Indonesia’s Central Bank, Bank Indonesia (BI), have united with the national police service to tackle the illegal use of Bitcoin in Bali. According to them, the tourist hot spot is much more likely to attract people trying to use the cryptocurrency for transactions that are outside the law. The Jakarta Post and local language news source Tempo.co report that on Saturday, January 13, a senior member from BI, Causa Iman Karana, announced the clampdown in Dempasar, the capital of the romantic island getaway location:
“We are looking out for bitcoin transactions in Bali, particularly in tourist spots. We will take measures against non-rupiah transactions.”
Karana also called on the people of Bali to not accept transactions using digital money. For the banker, it is the lack of central authority regulating transactions that is a primary cause for concern. Like most central bankers, the fear of their own pending redundancy was also a likely motivating factor behind his words.

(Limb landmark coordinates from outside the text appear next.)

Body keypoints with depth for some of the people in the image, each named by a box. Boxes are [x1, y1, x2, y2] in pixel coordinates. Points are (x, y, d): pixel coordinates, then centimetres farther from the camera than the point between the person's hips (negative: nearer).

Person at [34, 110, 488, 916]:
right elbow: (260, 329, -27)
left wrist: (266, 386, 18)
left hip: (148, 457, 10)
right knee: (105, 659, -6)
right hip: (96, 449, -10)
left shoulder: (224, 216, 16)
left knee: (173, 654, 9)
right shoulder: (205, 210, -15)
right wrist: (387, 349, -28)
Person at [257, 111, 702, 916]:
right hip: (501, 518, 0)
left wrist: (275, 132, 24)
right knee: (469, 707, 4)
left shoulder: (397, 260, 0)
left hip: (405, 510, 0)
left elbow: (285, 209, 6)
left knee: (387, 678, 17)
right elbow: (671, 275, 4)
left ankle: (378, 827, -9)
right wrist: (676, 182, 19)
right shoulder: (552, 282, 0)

This recent crackdown in Bali is part of a wider initiative against the use of cryptocurrency in the nation of Indonesia. According to national legislators, making transactions in Bitcoin violates Law No. 7/2011 on currency. This recent reiteration underlines the initiative penned at the bank late last year. In early December, Bank Indonesia issued BI Regulation No. PBI: 19/12/PBI/2017. This expressly banned the use of digital currency in Indonesia and stated that all transactions and payments must be made using the national currency, the rupiah. A spokesperson for the bank, Agusman, at the time spoke of the risks posed to those getting involved in the digital currency space. Like Karana, he too deemed the primary issue with virtual money transactions the lack of centralised control:
“We warned people not to carry out transactions with virtual money because there is no authority that regulates the transactions.”
The bank spokesperson went on to highlight the speculative risk of using Bitcoin and other cryptocurrencies. Also amongst his concerns were the dangerous posed to the state because of money laundering, as well as the ease with which virtual currencies could be used to finance terrorism. Agusman concluded with a straight forward message for the people of his country:
Therefore, [BI] wants all parties not to sell, buy or trade the virtual currency.

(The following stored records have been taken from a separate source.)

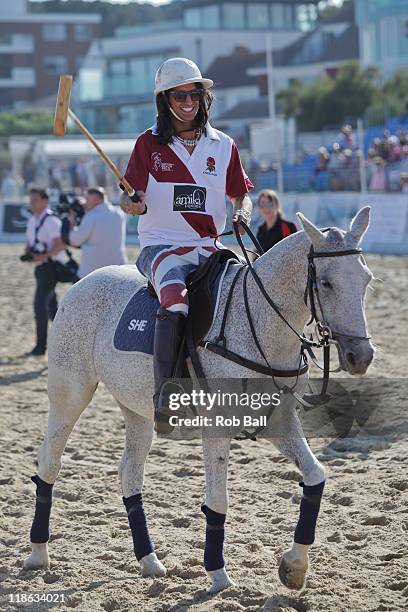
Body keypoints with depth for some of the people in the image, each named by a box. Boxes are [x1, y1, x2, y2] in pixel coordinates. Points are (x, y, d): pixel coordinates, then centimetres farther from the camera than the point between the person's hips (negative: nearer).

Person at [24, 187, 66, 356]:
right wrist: (27, 253, 3)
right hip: (41, 267, 10)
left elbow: (61, 245, -21)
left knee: (40, 304, -14)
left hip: (51, 266, -10)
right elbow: (30, 243, 24)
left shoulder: (51, 221, -16)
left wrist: (42, 256, -28)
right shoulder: (32, 221, 12)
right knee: (51, 304, 17)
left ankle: (41, 345, -11)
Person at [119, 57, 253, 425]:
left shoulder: (223, 146, 13)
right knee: (175, 298, -35)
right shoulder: (149, 143, 7)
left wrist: (243, 211, -4)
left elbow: (241, 193, 19)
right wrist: (133, 204, -22)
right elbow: (136, 201, 2)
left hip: (208, 248, 3)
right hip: (160, 245, -3)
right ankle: (164, 393, -37)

Indonesia isn’t the first and it certainly won’t be the last country who attempts to stamp out the use of virtual currencies by force. Across the globe, Bolivia, Algeria, Ecuador, and Nepal are amongst those nations that have issued an outright ban on the use and trading of digital currencies. However, such small economies are incapable of moving the price of BTC or any other currency in any dramatic fashion. If the global popularity of crypto continues to grow, it’s likely that these States will be forced to liberalise their knee-jerk legislation or else get left further behind the planet’s larger economies.